Mia died on 2 January 2011. In 2022, Mia's first memoirs were reissued by Penerbit Ultimatus. Two memoirs were published posthumously, Kelindan Asa dan Kenyataan (The Entanglement of Hope and Reality, 2022) and Mutiara Kisah Masa Lalu (Pearls of Stories from the Past, 2024). The former explored Mia's experiences from her liberation until her death, while the latter provided highlights from throughout her life. An English-language translation of a chapter from Sudjojono dan Aku by Astrid Reza was published in 2021.

==Art and legacy==
Mia's paintings were primarily portraits and still lifes, often with a domestic setting. Her style was similar to that of Sudjojono, such that she recalled her colleague Marah Djilal confusing her family portrait with a work by her former husband. At the same time, the Indonesian art critic Wulan Dirgantoro writes that Mia distinguished herself by giving agency to her female subjects rather than reducing them to objects or ideals, as well as by avoiding explicitly political symbolism. Although she desired a solo exhibition, Mia had none during her lifetime.
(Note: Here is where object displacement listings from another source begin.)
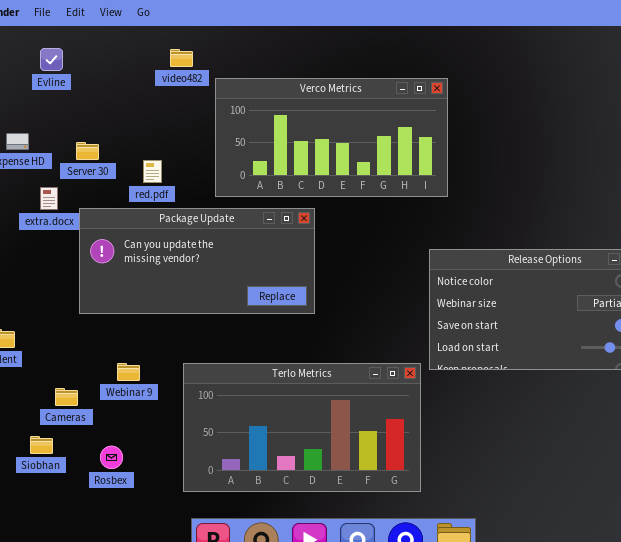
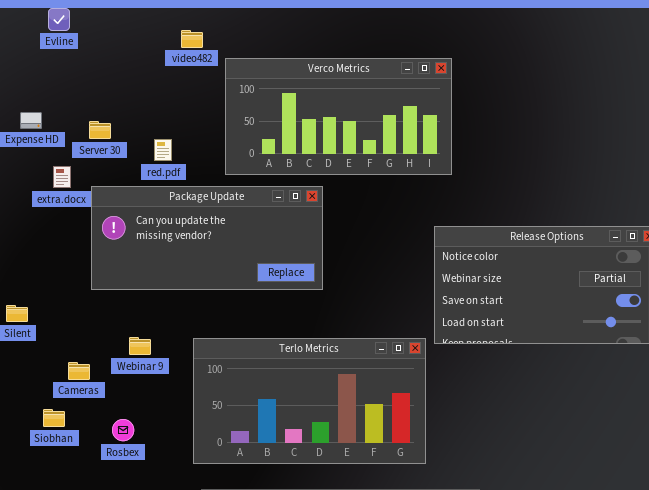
Evline: [40,48,63,71] -> [48,8,70,31], moved

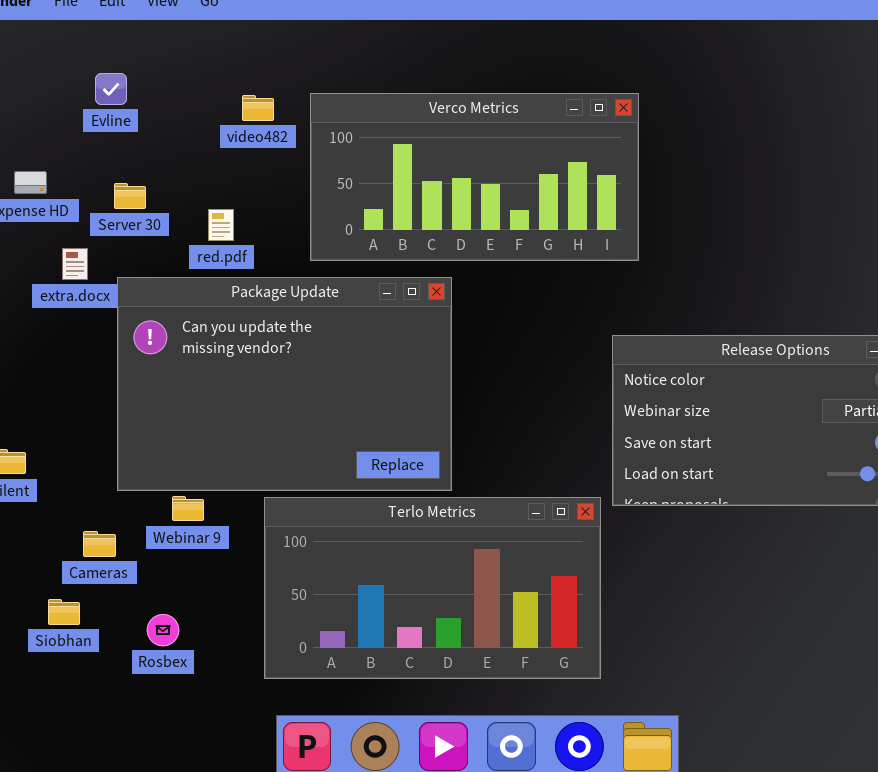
Evline: [48,8,70,31] -> [95,73,127,105], moved
video482: [181,30,203,48] -> [242,95,274,121], moved
Package Update: [91,186,323,290] -> [117,277,452,491], resized

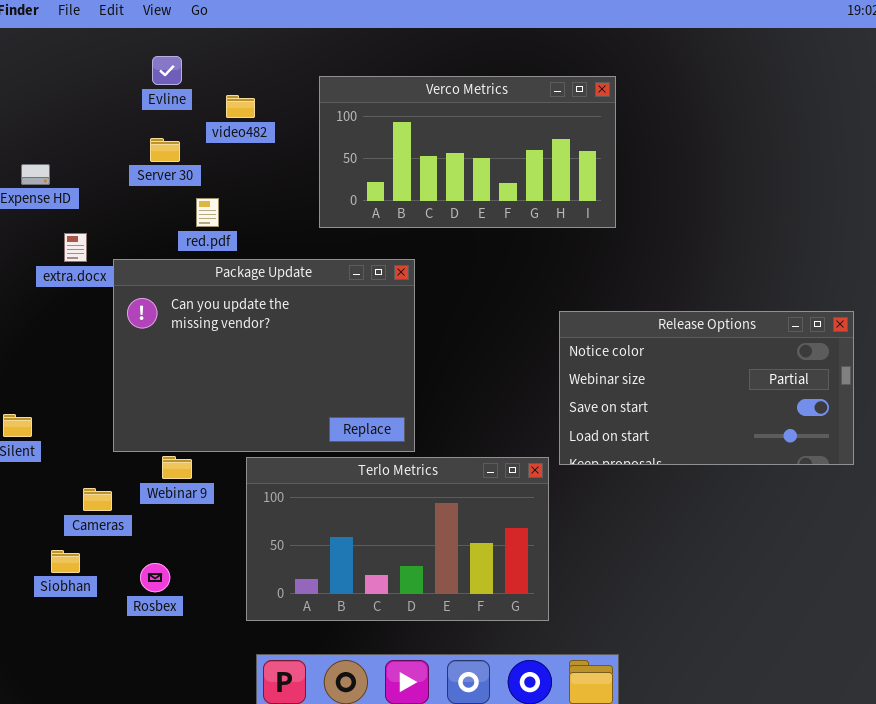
Evline: [95,73,127,105] -> [152,56,182,85], moved
Verco Metrics: [310,93,639,261] -> [319,76,616,228], moved
Server 30: [114,183,146,209] -> [150,138,180,162], moved

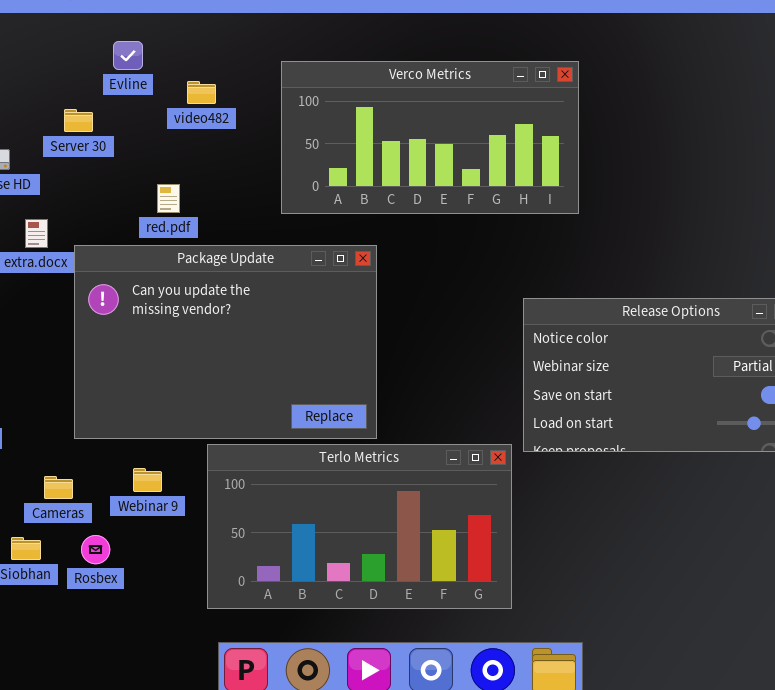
Server 30: [150,138,180,162] -> [64,109,93,132], moved
Webinar 9: [162,456,192,479] -> [133,468,162,492], moved
Rosbex: [140,563,170,592] -> [81,535,110,564], moved

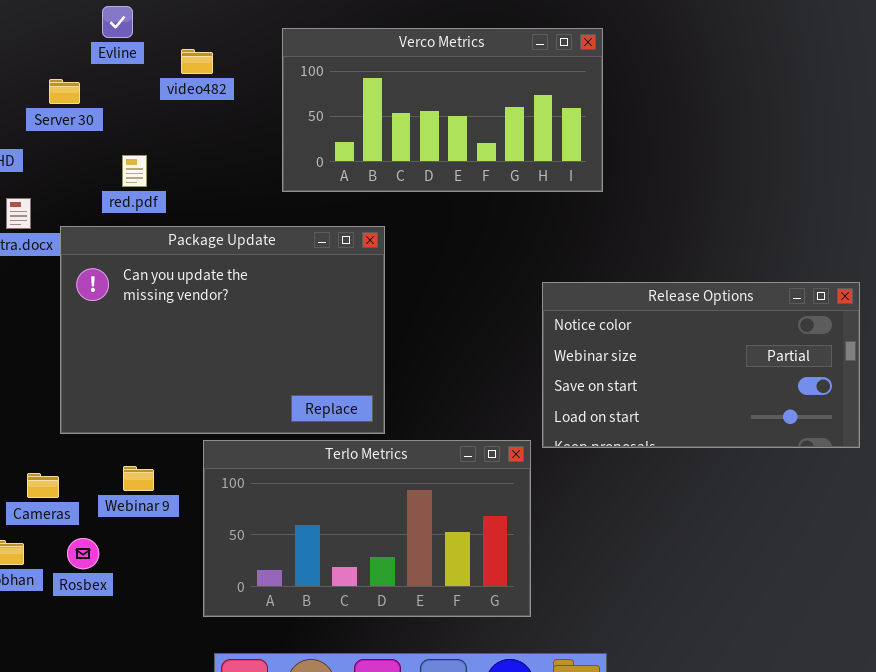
red.pdf: [157,184,180,213] -> [122,155,147,187], moved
Most of Mia's works have been lost, in part due to the tumultuous transition from the Sukarno to the Suharto eras. Her self-portrait completed in 1959, for example, had been exhibited at the PKI's offices in Jakarta after touring the Eastern Bloc as part of an exhibit; the painting was destroyed when the offices were razed in 1965, and survives only as a black-and-white photograph produced by Djilal. Dirgantoro writes that Mia's only surviving work is an incomplete family portrait, which had hung in her house. Sketches and an embroidery have also survived.

Dirgantoro notes that Mia's artistic career has received little academic exploration. Ultimately, Mia is best remembered as the first wife of Sudjojono, who is celebrated in the Indonesian art canon as the "father of Indonesian modern art". Low attributes Mia's absence in the history of Indonesian art to the gendered expectations under which she operated, whereby women were expected to "uphold the traditional and familial values of society", as well as the artist's leftist politics.

Mia and her story have been presented in other art forms. In 2022, a retelling of her life was staged at the Goethe Haus in Jakarta. Titled Sulaman Harapan Perempuan (The Woven Hopes of a Woman), the dramatic monologue starred Pipien Putri as Mia. In 2025, an exhibition dedicated to Mia was organized by her children at the Fort Vredeburg Museum in Yogyakarta. It included surviving photographs, writings, and sketches and paintings, as well as works dedicated to Mia by other artists.